The legislature established the bonus funding for poor students during the 2003-2004 special session that was devoted almost entirely to improving Arkansas public schools. That special session was called in response to a Supreme Court ruling that the state was failing in its constitutional duty to provide an adequate and equitable education to all students regardless of which area of the state they lived in.
In Fiscal Year 2013 Arkansas school districts received a total of $193 million in state aid based on the number of low-income students they taught. This category of state aid is called National School Lunch (NSL) funding, although it is separate from the federal school lunch act that pays for the meals provided to poor students for free or at a reduced price.
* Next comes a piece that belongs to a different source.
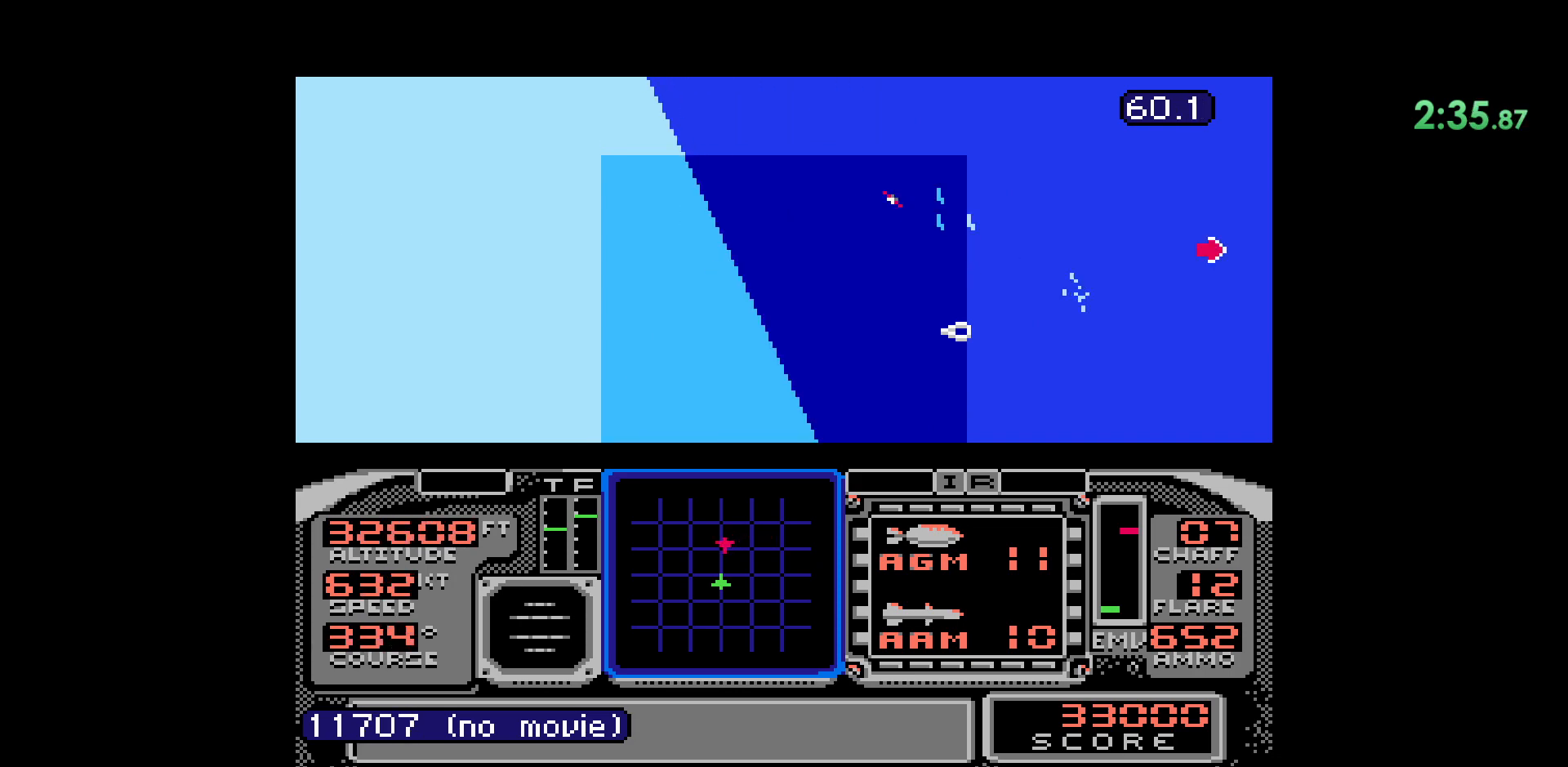
{"buttons": ["DPAD_LEFT"], "events": [[33, "A", "down"], [433, "A", "up"]]}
The state uses the same eligibility criteria as the national lunch program, and school districts receive bonus funding for each student who qualifies for a free or reduced price lunch. If a student's family income is less than 130 percent of the federal poverty level, the student gets a free lunch. If their family income is between 130 percent and 185 percent of the poverty level, they get school lunches for a reduced price.
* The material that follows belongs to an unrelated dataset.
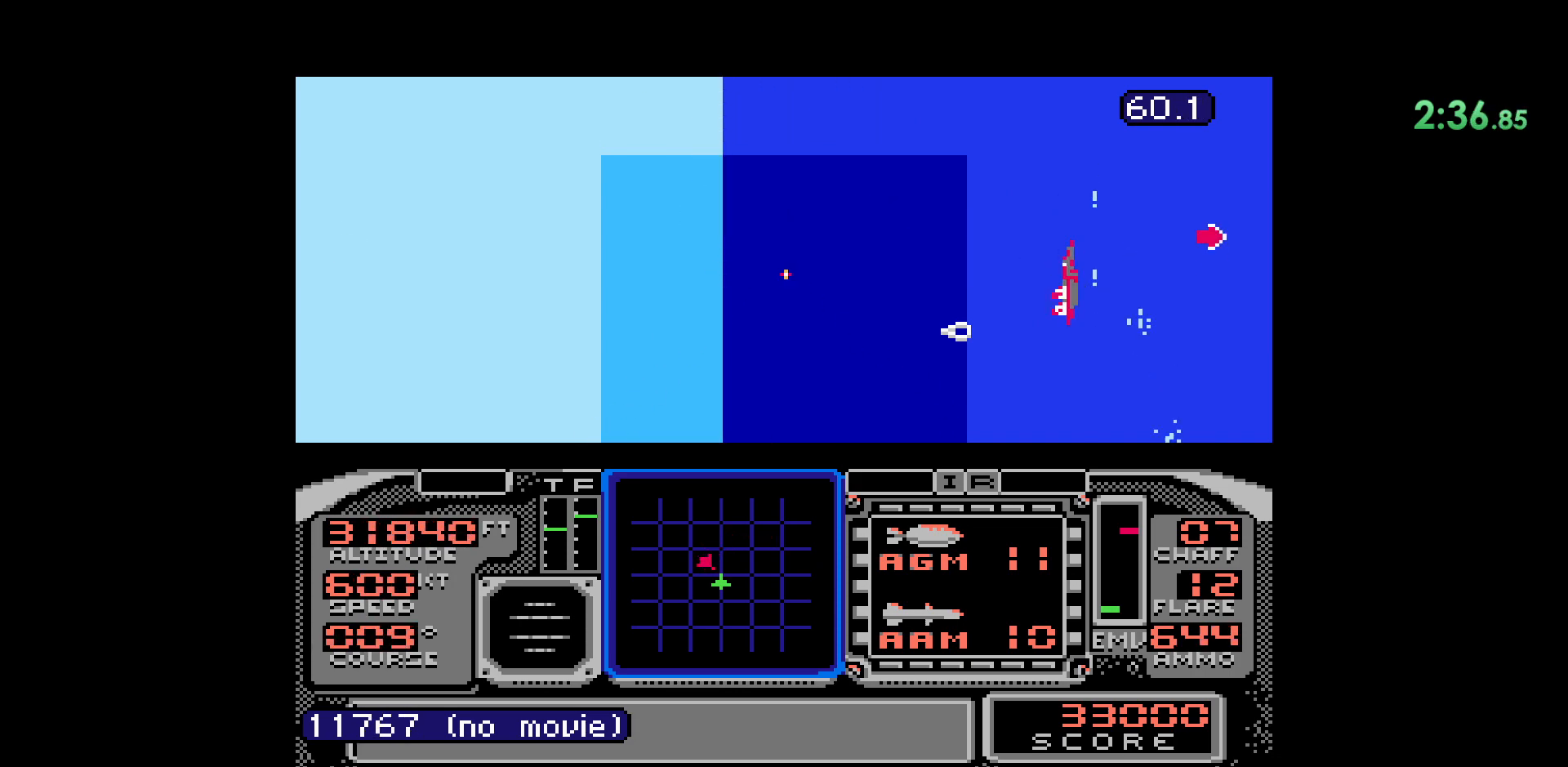
{"buttons": ["DPAD_LEFT"], "events": []}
The higher the percentage of low-income students enrolled in a school district, the greater the amount of bonus funding the state sends. In Fiscal Year 2013 the state provided an additional $517 per pupil to districts where the number of NSL students enrolled is less than 70 percent. About 60 percent of the 238 school districts in Arkansas fall into this category.
Districts whose enrollment is 70 percent to 89 percent NSL students received an additional $1,033 per pupil last year. Those schools represent 37 percent of the state total.
There are eight districts, or three percent of the state total, where 90 percent or more of the students live in low-income families. Those districts received $1,549 per pupil in extra funding last year.
Of the 460,000 students enrolled in Arkansas public schools 50 percent are eligible for free lunches and another 10 percent are eligible for reduced price lunches. About 40 percent are not eligible.
The Senate and House Education Committees are the focus of an ongoing debate in the legislature about how schools should spend their NSL funding. Legislative staff polled local school districts and learned that 31 percent spend it specifically to help low-income students. Another 20 percent of school districts use NSL funding to help students who struggle to maintain their academic grade level. Almost half of Arkansas, 49 percent, spend the NSL funding on programs that benefit all students regardless of family income.
In districts where 90 percent of the students live below the poverty level, there is little difference in dedicating the NSL funds specifically for low-income students and spending it for the entire student body.
NSL funding is restricted to 17 purposes approved by the legislature or eight uses approved by the state Board of Education.